The first factor is whether the employee is exempt or non-exempt. For non-exempt employees, the FLSA is straightforward: the employer is only required to pay the non-exempt employee for hours that the employee actually works. So if a non-exempt employee misses an entire day or part of the day due to bad weather, under the FLSA the employer only has to pay for the time the employee actually worked. This is true even if the employer voluntarily closes its doors for the day.

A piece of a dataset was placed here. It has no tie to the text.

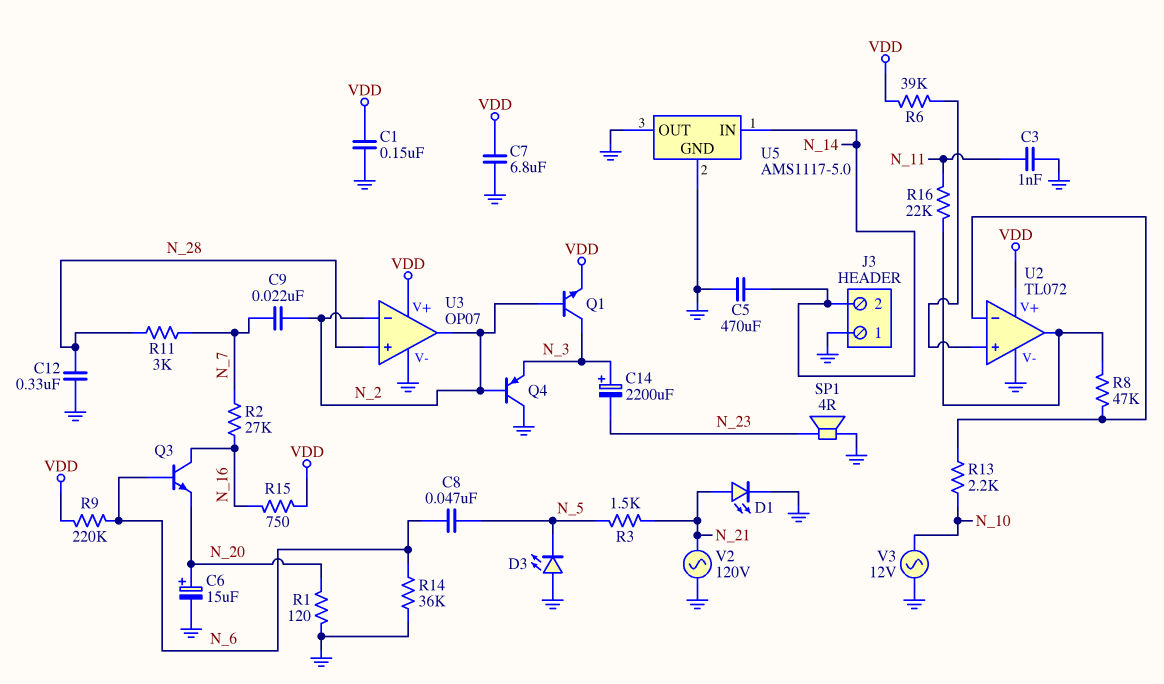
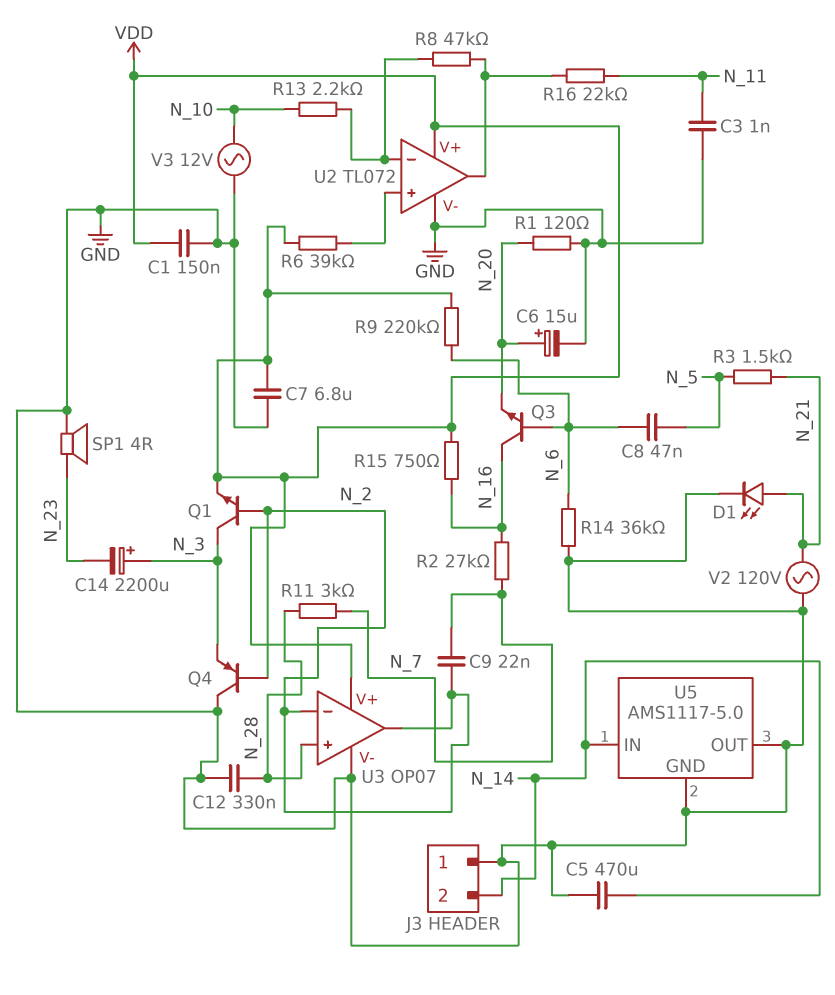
D3: LED (A GND, K N_5) -> none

The issue becomes a bit more complicated if the employee is exempt under one of the “white collar” overtime exemptions for executive, administrative, and professional employees under the FLSA. Except in limited circumstances, to satisfy the “salary basis” test for the white collar exemptions, an exempt employee must receive his or her full salary if he or she performs any work during the workweek, regardless of the “quality or quantity of the work performed.” In order to preserve the overtime exemption, employers may not make deductions from an exempt employee’s salary if the employee is “ready, willing, and able to work” but the employer shuts down for the day, or if the absence is caused by the operating requirements of the business.
This brings us to the second factor: whether the exempt employee is “ready, willing, and able to work,” despite the inclement weather. According to the U.S. Department of Labor, this depends on who made the decision to not work—the employer or the employee. If the employer voluntarily decides to close down for less than a full workweek due to bad weather, then the employer must pay the exempt employee his or her full salary for the week or risk jeopardizing the exempt status of the employee (and other similarly situated employees) by violating the salary basis test under the applicable FLSA exemption. The employer may direct the exempt employee to take paid time off, so long as the employee still receives payment in an amount equal to the employee’s guaranteed salary. If the exempt employee is not eligible for such leave or does not have any time off remaining, the employer must still pay the employee’s regular salary.

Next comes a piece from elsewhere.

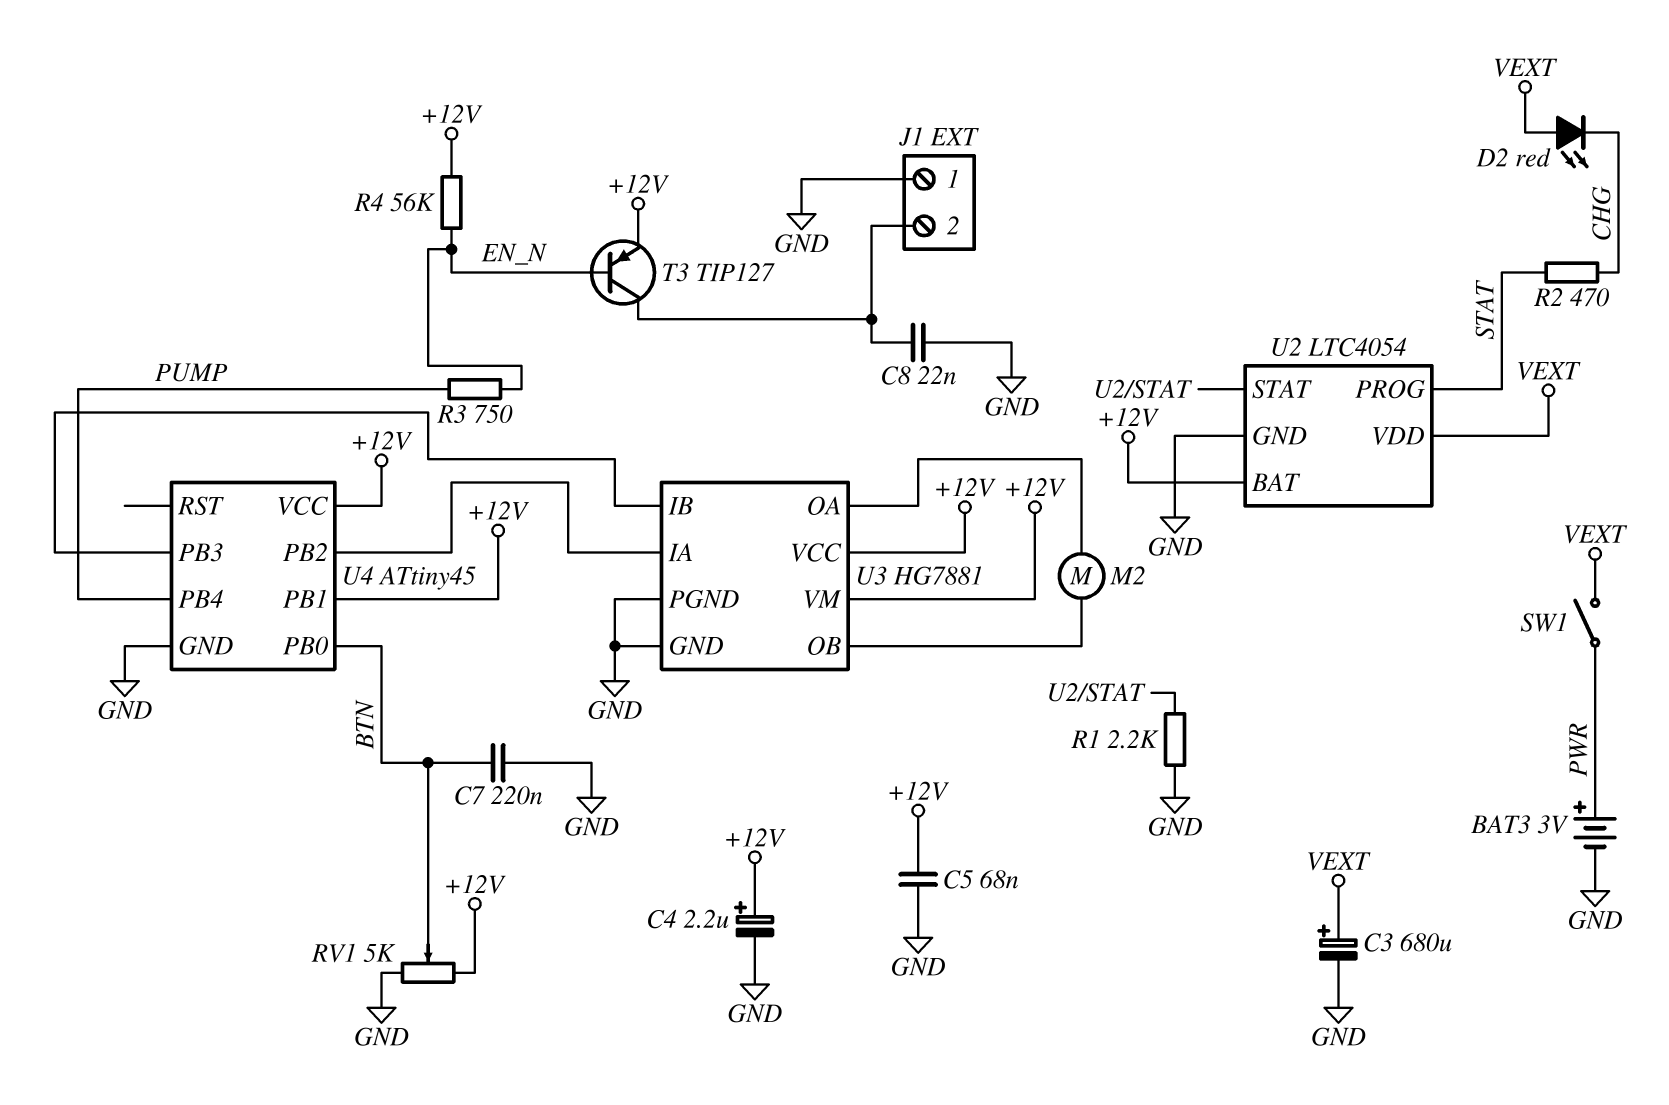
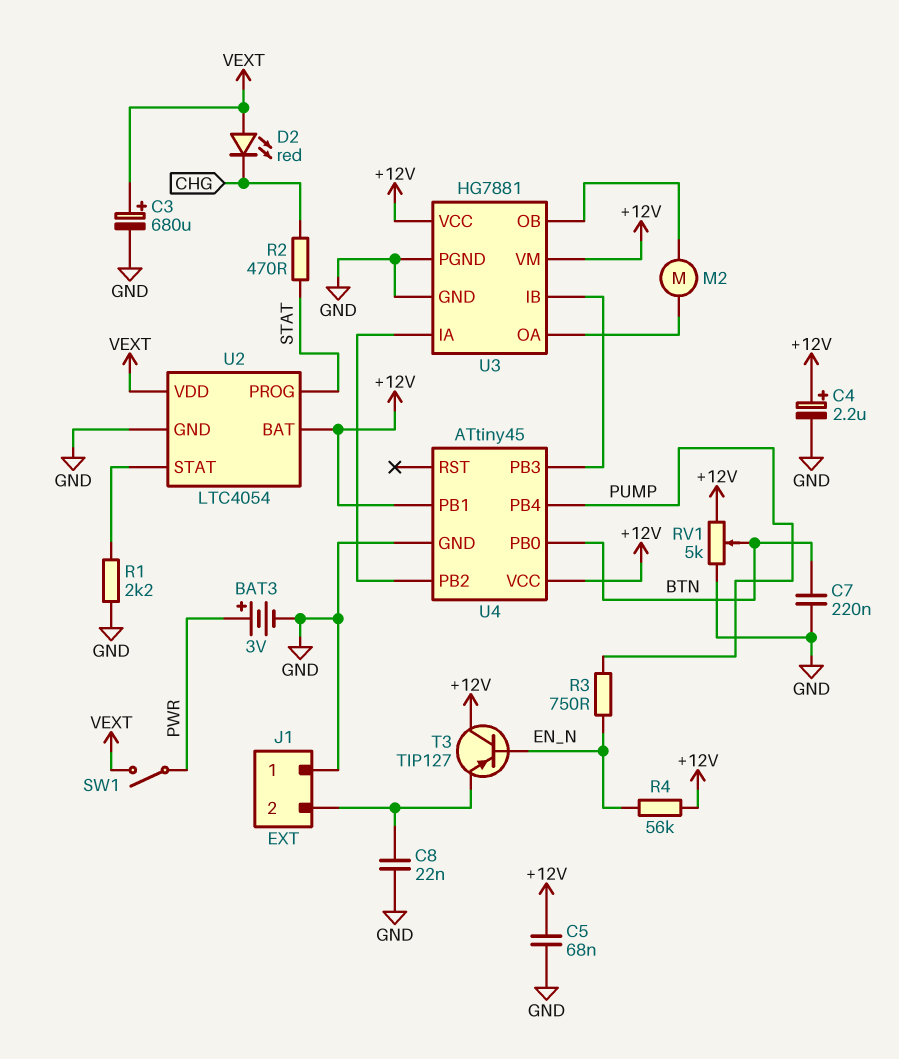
T3: PNP TIP127 (B EN_N, C J1/2, E +12V) -> PNP TIP127 (B EN_N, C +12V, E J1/2)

On the other hand, if the employer remains open and the employee decides to not come in to work because of the inclement weather (for example, due to bad road conditions during a snowstorm) then the employer may require the employee to use vacation time, paid time off, or other accrued paid leave. If the exempt employee is not yet eligible for such leave or has no time off available, the employer may deduct one full day’s absence from the employee’s salary. However, the employer should not dock an exempt employee’s salary for any partial day absence (for example, if the employee shows up late due to bad weather) as that would directly run afoul of the salary basis requirements for the common FLSA overtime exemptions. And, given the ease with which employees may work remotely due to increased technology, an employer should always check to see if the employee worked from home before docking his or her salary due to inclement weather.
Of course, an employer may have voluntarily adopted policies providing for payment in these circumstances, or the terms of a collective bargaining agreement (or state law) may require payment. Employers should always consult these sources before requiring any employee, whether exempt or non-exempt, to incur unpaid time for weather-related absences.